Gauge stability of 3+1 formulations of General Relativity

TL;DR

This paper develops a general method to analyze the gauge stability of 3+1 formulations of General Relativity, revealing that most fixed gauges are ill-posed or unstable, with implications for choosing stable gauges in numerical relativity.

Contribution

It introduces a universal approach to gauge stability analysis in 3+1 GR formulations, applicable regardless of specific system forms, and evaluates the stability of various gauges.

Findings

Most fixed gauges are ill-posed except synchronous gauge.

Maximal slicing and its parabolic extension are ill-posed.
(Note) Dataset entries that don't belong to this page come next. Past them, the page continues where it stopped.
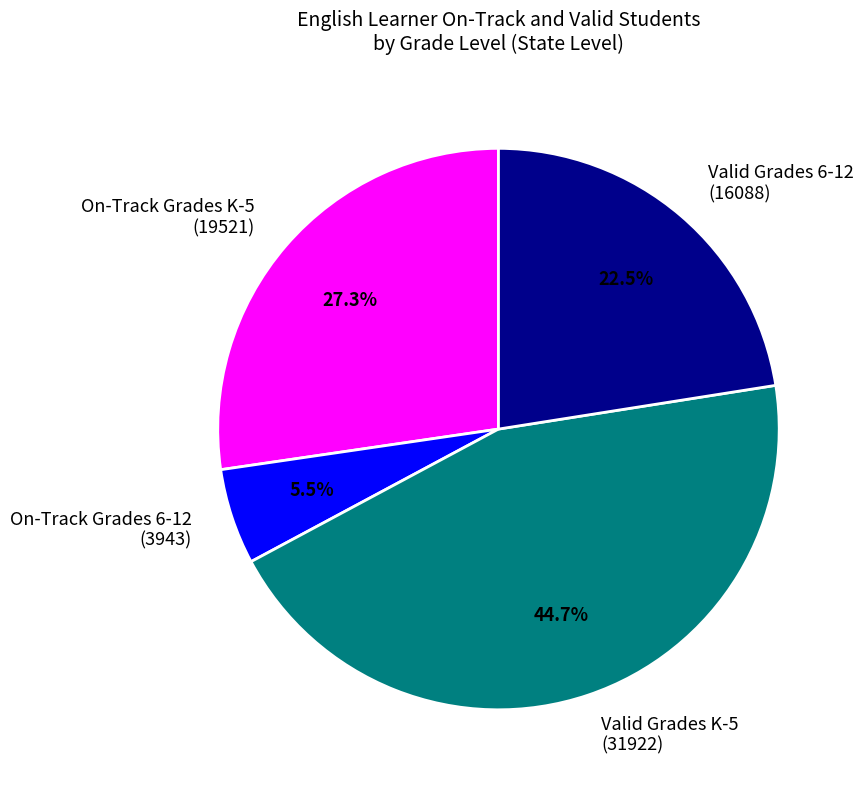

Is there any slice that represents more than half of the pie?

No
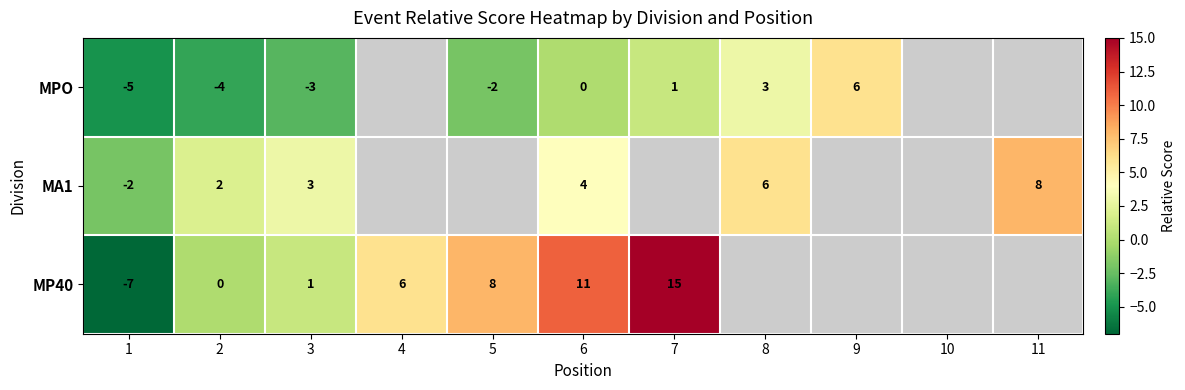

True or false: MP40 has a value of 12 at 5.

False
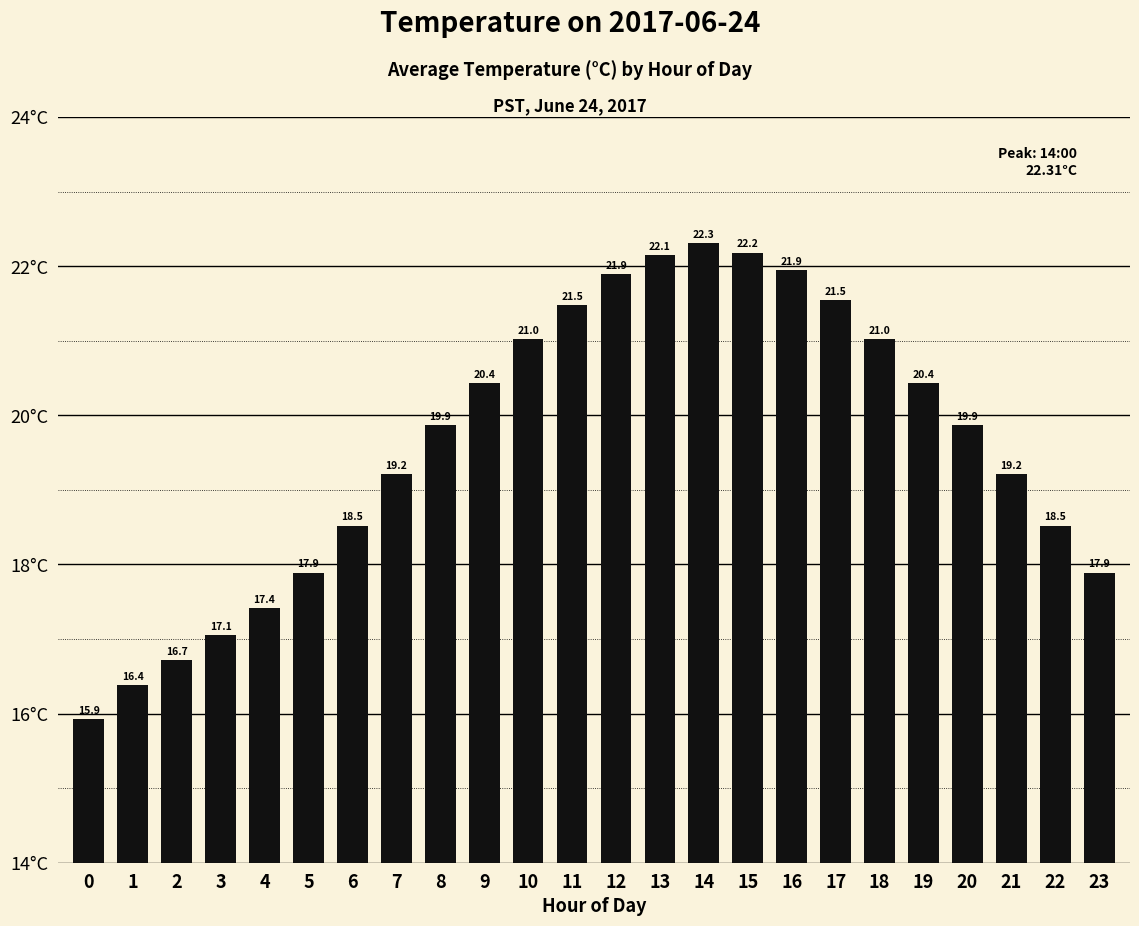

What is the difference between the maximum and minimum values?

6.4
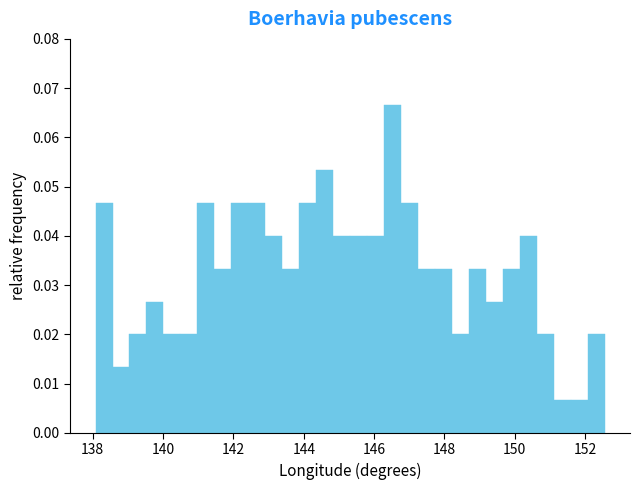

Around what value on the x-axis is the tallest bar? Give the approximate position of its centre, as read against the axis.

146.6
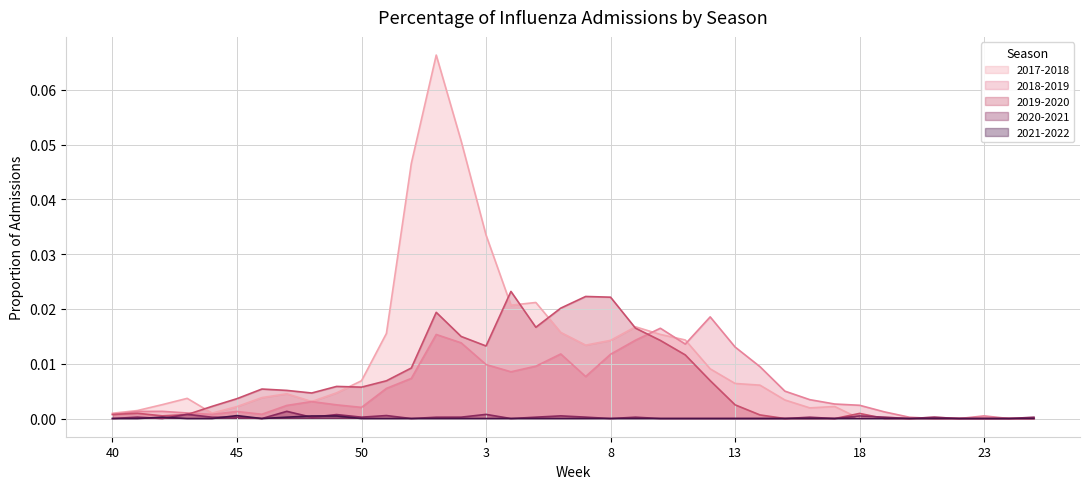

What value does the 2017-2018 series have at 2?

0.1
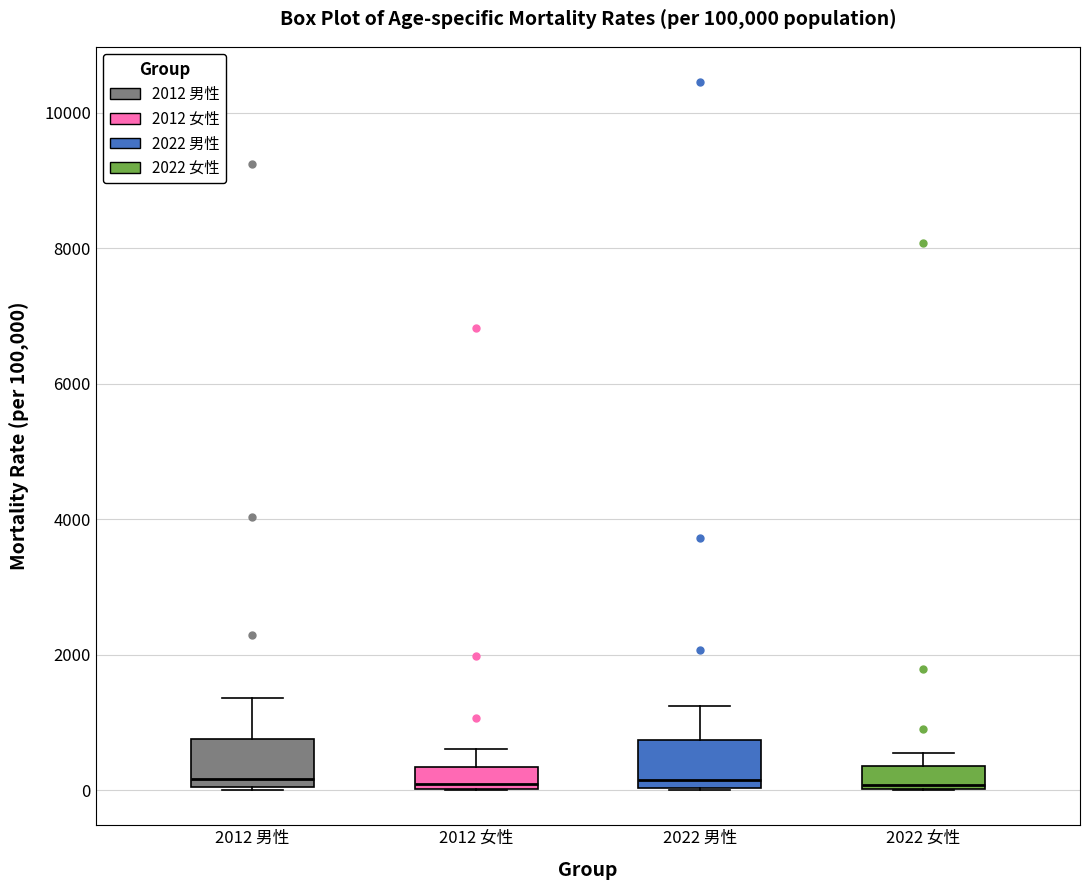

Reading left to right, transcribe this box plot: for each box, give where its median line is, the range the box spans, and where its two whiskers end, as read against the y-axis. The values are not printed on the chart, so give them approximately, as read against the axis.

2012 男性: median 200, box 0 to 800, whiskers 0 to 1400
2012 女性: median 0 (just above the box's lower edge), box 0 to 400, whiskers 0 to 600
2022 男性: median 200, box 0 to 800, whiskers 0 to 1200
2022 女性: median 0 (just above the box's lower edge), box 0 to 400, whiskers 0 to 600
Metric-dependent algebraic gauges are necessary but generally unstable.

Abstract

We present a general approach to the analysis of gauge stability of 3+1 formulations of General Relativity (GR). Evolution of coordinate perturbations and the corresponding perturbations of lapse and shift can be described by a system of eight quasi-linear partial differential equations. Stability with respect to gauge perturbations depends on a choice of gauge and a background metric, but it does not depend on a particular form of a 3+1 system if its constrained solutions are equivalent to those of the Einstein equations. Stability of a number of known gauges is investigated in the limit of short-wavelength perturbations. All fixed gauges except a synchronous gauge are found to be ill-posed. A maximal slicing gauge and its parabolic extension are shown to be ill-posed as well. A necessary condition is derived for well-posedness of metric-dependent algebraic gauges. Well-posed metric-dependent gauges are found, however, to be generally unstable. Both instability and ill-posedness are associated with perturbations of physical accelerations of reference frames.